[Opening Exercise data section]

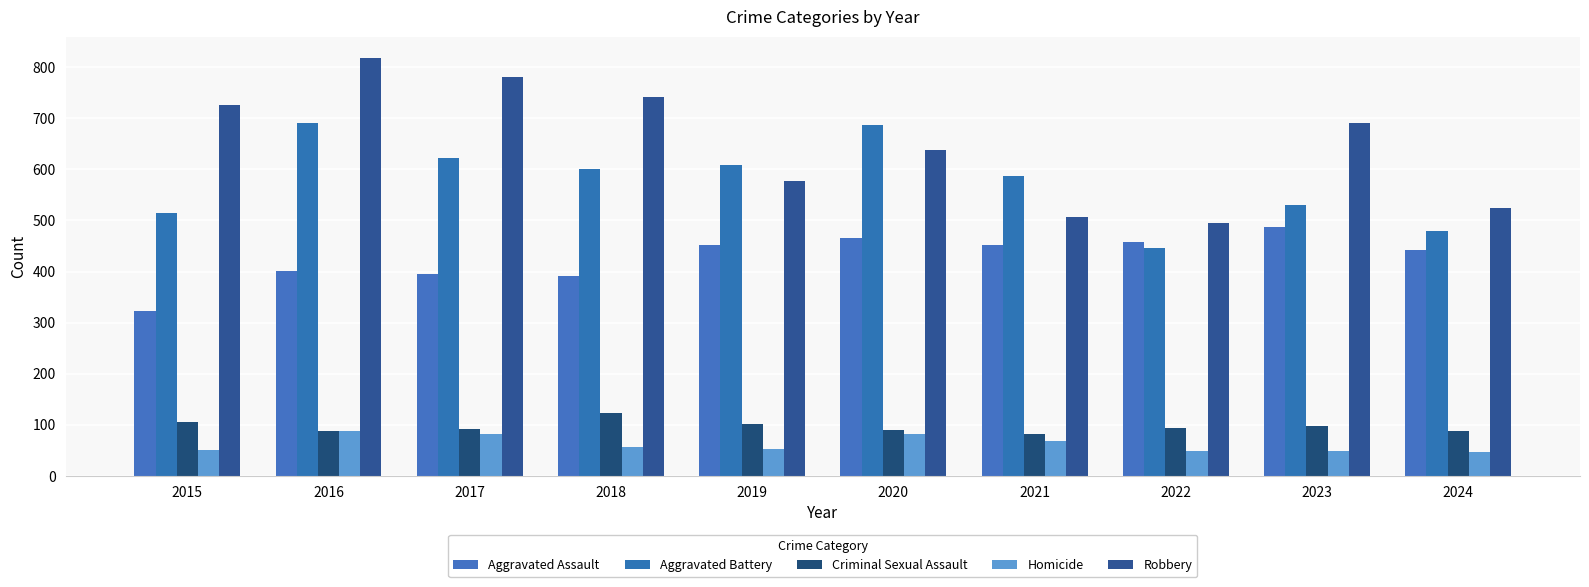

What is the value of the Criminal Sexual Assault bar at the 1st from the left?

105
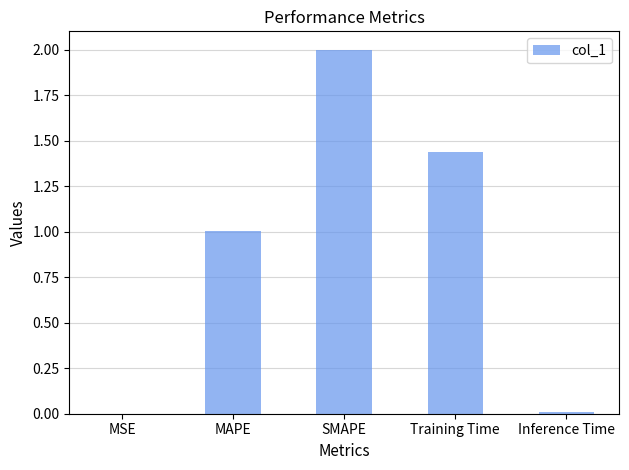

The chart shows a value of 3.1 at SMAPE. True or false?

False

[Closing Exercise data section]

Prompt — Count the lines in the records that contain the word "value", and state only that number.

Exercise result — 2